To compute percentage returns with a time series of close data, you first need to calculate the daily returns by finding the percentage change between consecutive prices. This can be done using the formula below:
$$Percentage \space Return = \frac{Price_{t} - Price_{t-1}}{Price_{t-1}} \times 100$$
1. ${Price_{t}}$ is the calculated price on day t.
2. ${Price_{t-1}}$ is the calculated price on the previous candlestick.

In a pandas DataFrame, this can be efficiently computed using the pct_change() method on the price column. The resulting series represents the daily percentage returns, reflecting the day-to-day performance of the asset.

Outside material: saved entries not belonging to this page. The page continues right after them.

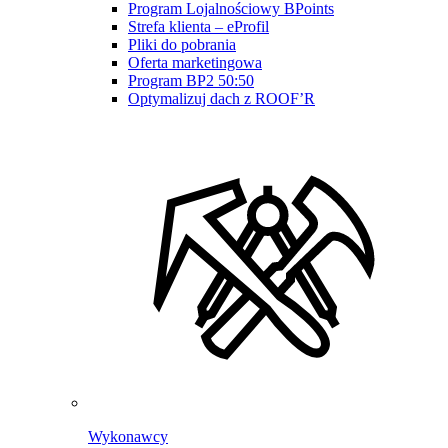
Program Lojalnościowy BPoints
Strefa klienta – eProfil
Pliki do pobrania
Oferta marketingowa
Program BP2 50:50
Optymalizuj dach z ROOF’R
Wykonawcy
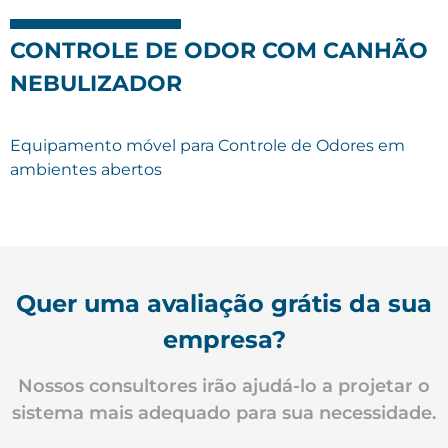
CONTROLE DE ODOR COM CANHÃO
NEBULIZADOR
Equipamento móvel para Controle de Odores em
ambientes abertos
Quer uma avaliação grátis da sua
empresa?
Nossos consultores irão ajudá-lo a projetar o
sistema mais adequado para sua necessidade.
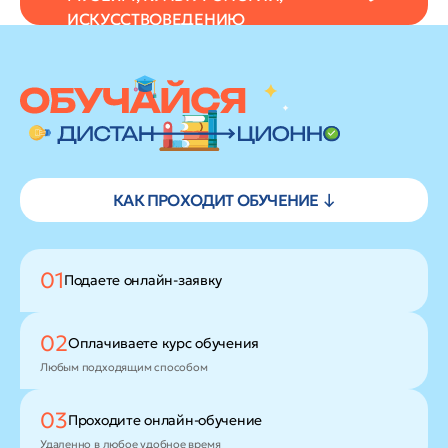
ИСКУССТВОВЕДЕНИЮ
КАК ПРОХОДИТ ОБУЧЕНИЕ ↓
01
Подаете
онлайн-заявку
02
Оплачиваете
курс обучения
Любым подходящим способом
03
Проходите
онлайн-обучение
Удаленно в любое удобное время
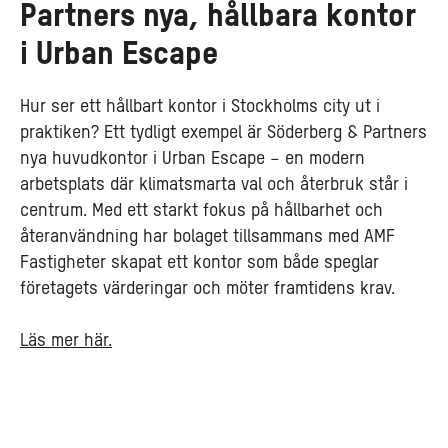
Partners nya, hållbara kontor
i Urban Escape
Hur ser ett hållbart kontor i Stockholms city ut i
praktiken? Ett tydligt exempel är Söderberg & Partners
nya huvudkontor i Urban Escape – en modern
arbetsplats där klimatsmarta val och återbruk står i
centrum. Med ett starkt fokus på hållbarhet och
återanvändning har bolaget tillsammans med AMF
Fastigheter skapat ett kontor som både speglar
företagets värderingar och möter framtidens krav.
Läs mer här.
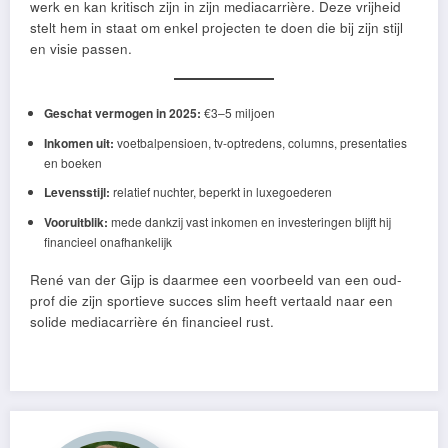
werk en kan kritisch zijn in zijn mediacarrière. Deze vrijheid
stelt hem in staat om enkel projecten te doen die bij zijn stijl
en visie passen.
Geschat vermogen in 2025:
€3–5 miljoen
Inkomen uit:
voetbalpensioen, tv-optredens, columns, presentaties
en boeken
Levensstijl:
relatief nuchter, beperkt in luxegoederen
Vooruitblik:
mede dankzij vast inkomen en investeringen blijft hij
financieel onafhankelijk
René van der Gijp is daarmee een voorbeeld van een oud-
prof die zijn sportieve succes slim heeft vertaald naar een
solide mediacarrière én financieel rust.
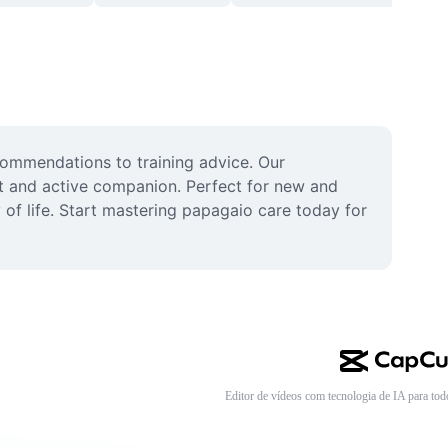
commendations to training advice. Our 
t and active companion. Perfect for new and 
 of life. Start mastering papagaio care today for 
Editor de vídeos com tecnologia de IA para tod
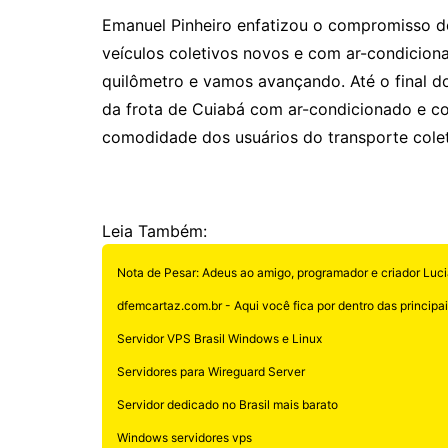
Emanuel Pinheiro enfatizou o compromisso de
veículos coletivos novos e com ar-condicion
quilômetro e vamos avançando. Até o final d
da frota de Cuiabá com ar-condicionado e c
comodidade dos usuários do transporte coletiv
Leia Também:
Nota de Pesar: Adeus ao amigo, programador e criador Luci
dfemcartaz.com.br - Aqui você fica por dentro das principais
Servidor VPS Brasil Windows e Linux
Servidores para Wireguard Server
Servidor dedicado no Brasil mais barato
Windows servidores vps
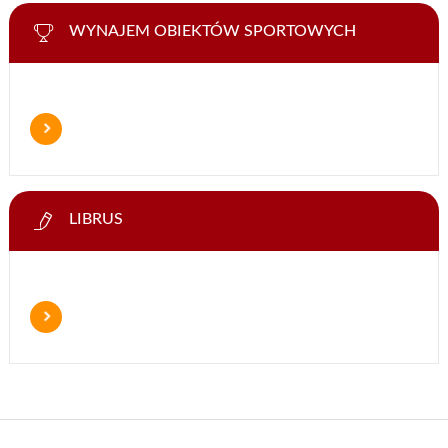
WYNAJEM OBIEKTÓW SPORTOWYCH
LIBRUS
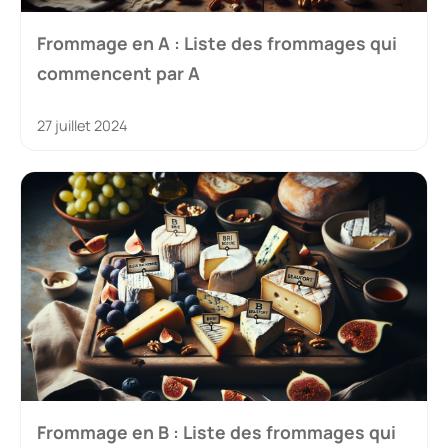
Frommage en A : Liste des frommages qui
commencent par A
27 juillet 2024
Frommage en B : Liste des frommages qui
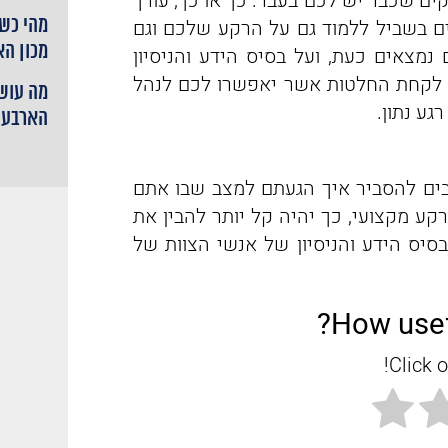
ם שכבר יש לכם בעבר. כך או כך, עורך
מהי כשי
ם בשביל ללמוד גם על הרקע שלכם וגם
מכון ה
נמצאים כעת, ועל בסיס הידע והניסיון
ה לקחת החלטות אשר יאפשרו לכם לנהל
מה עושי
גע נתון.
הארבעה
יבים להסביר איך הגעתם למצב שבו אתם
קע מקצועי, כך יהיה קל יותר להבין את
בסיס הידע והניסיון של אנשי הצוות של
How usef
Click o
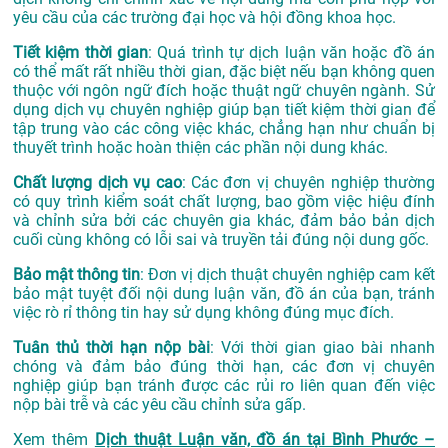
yêu cầu của các trường đại học và hội đồng khoa học.
Tiết kiệm thời gian
: Quá trình tự dịch luận văn hoặc đồ án
có thể mất rất nhiều thời gian, đặc biệt nếu bạn không quen
thuộc với ngôn ngữ đích hoặc thuật ngữ chuyên ngành. Sử
dụng dịch vụ chuyên nghiệp giúp bạn tiết kiệm thời gian để
tập trung vào các công việc khác, chẳng hạn như chuẩn bị
thuyết trình hoặc hoàn thiện các phần nội dung khác.
Chất lượng dịch vụ cao
: Các đơn vị chuyên nghiệp thường
có quy trình kiểm soát chất lượng, bao gồm việc hiệu đính
và chỉnh sửa bởi các chuyên gia khác, đảm bảo bản dịch
cuối cùng không có lỗi sai và truyền tải đúng nội dung gốc.
Bảo mật thông tin
: Đơn vị dịch thuật chuyên nghiệp cam kết
bảo mật tuyệt đối nội dung luận văn, đồ án của bạn, tránh
việc rò rỉ thông tin hay sử dụng không đúng mục đích.
Tuân thủ thời hạn nộp bài
: Với thời gian giao bài nhanh
chóng và đảm bảo đúng thời hạn, các đơn vị chuyên
nghiệp giúp bạn tránh được các rủi ro liên quan đến việc
nộp bài trễ và các yêu cầu chỉnh sửa gấp.
Xem thêm
Dịch thuật Luận văn, đồ án tại Bình Phước –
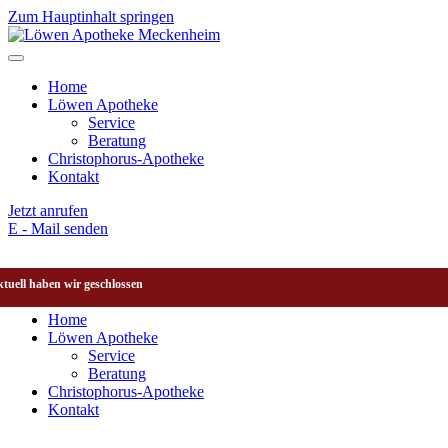
Zum Hauptinhalt springen
Home
Löwen Apotheke
Service
Beratung
Christophorus-Apotheke
Kontakt
Jetzt anrufen
E - Mail senden
tuell haben wir geschlossen
Home
Löwen Apotheke
Service
Beratung
Christophorus-Apotheke
Kontakt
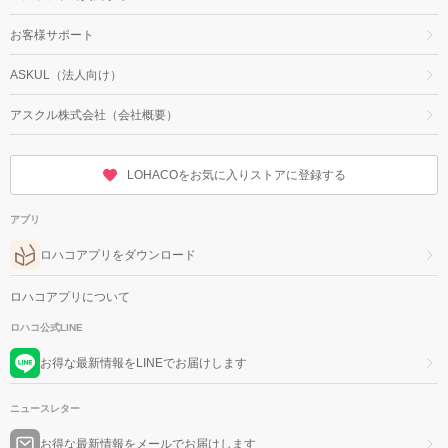
お客様サポート
ASKUL（法人向け）
アスクル株式会社（会社概要）
LOHACOをお気に入りストアに登録する
アプリ
ロハコアプリをダウンロード
ロハコアプリについて
ロハコ公式LINE
お得な最新情報をLINEでお届けします
ニュースレター
お得な最新情報をメールでお届けします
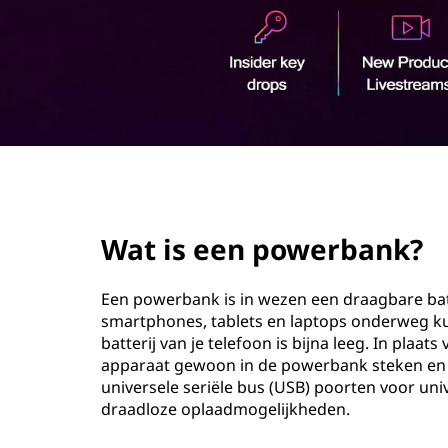
w
o
e
u
d
r
b
a
page hero 2/3
n
Wat is een powerbank?
k
?
Een powerbank is in wezen een draagbare bat
smartphones, tablets en laptops onderweg kun
batterij van je telefoon is bijna leeg. In plaa
apparaat gewoon in de powerbank steken en 
universele seriële bus (USB) poorten voor uni
draadloze oplaadmogelijkheden.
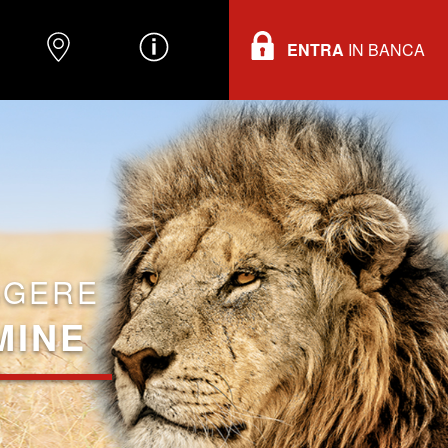
ENTRA
IN BANCA
O
DOVE TROVARCI
INFORMAZIONI
GGERE
MINE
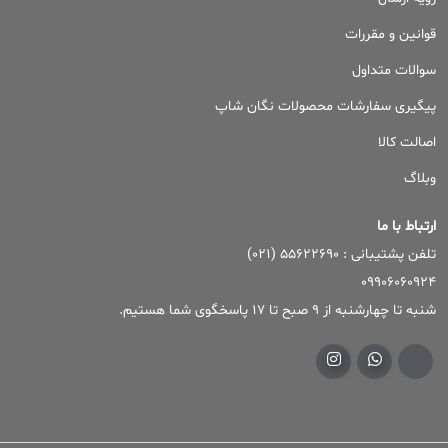
قوانین و مقررات
سوالات متداول
پیگیری سفارشات محصولات نگان شاپ
اصالت کالا
وبلاگ
ارتباط با ما
تلفن پشتیبانی : ۵۵۶۲۲۶۹۰ (۰۲۱)
09906060924
شنبه تا چهارشنبه از 9 صبح تا 17 پاسخگوی شما هستیم.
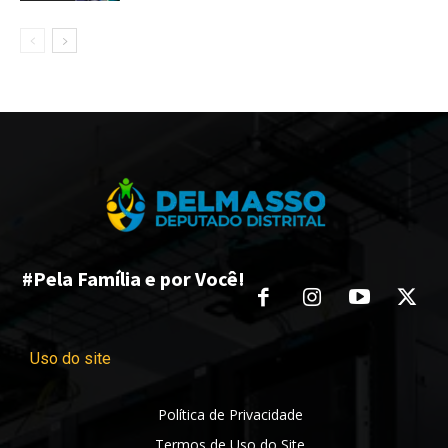
#Pela Família e por Você!
Uso do site
Política de Privacidade
Termos de Uso do Site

Summarizing or compounding these daily returns over longer periods can provide insights into the overall performance of the asset over time.

In [7]:
print("\n")

returns = pd.DataFrame()

for pair, df in data_sanitized.items():
    tmp_return_df = df['Close'].pct_change().dropna().to_frame(name=pair)
    returns = pd.merge(returns, tmp_return_df, how='outer', left_index=True, right_index=True)
returns = returns.T.sort_index().T

print("-Data Check-")
print("Percentage Returns' Data Shape (should be 1 row lesser than printed above): {}".format(returns.shape))
print("\n")




-Data Check-
Percentage Returns' Data Shape (should be 1 row lesser than printed above): (998, 4)




## Select Pairs for Detailed Analysis

- Please select any pair combination from the output below.

In [10]:
print("\nSelectable pairs:")

for pair in sorted_available_pairs:
    print("- {}".format(pair))

sorted_available_pairs = {pair:selected_pairs[pair] for pair in sorted_available_pairs if pair in selected_pairs}

print("\n")


Selectable pairs:
- ALTUSDT
- BTCUSDT
- SOLUSDT
- TRXUSDT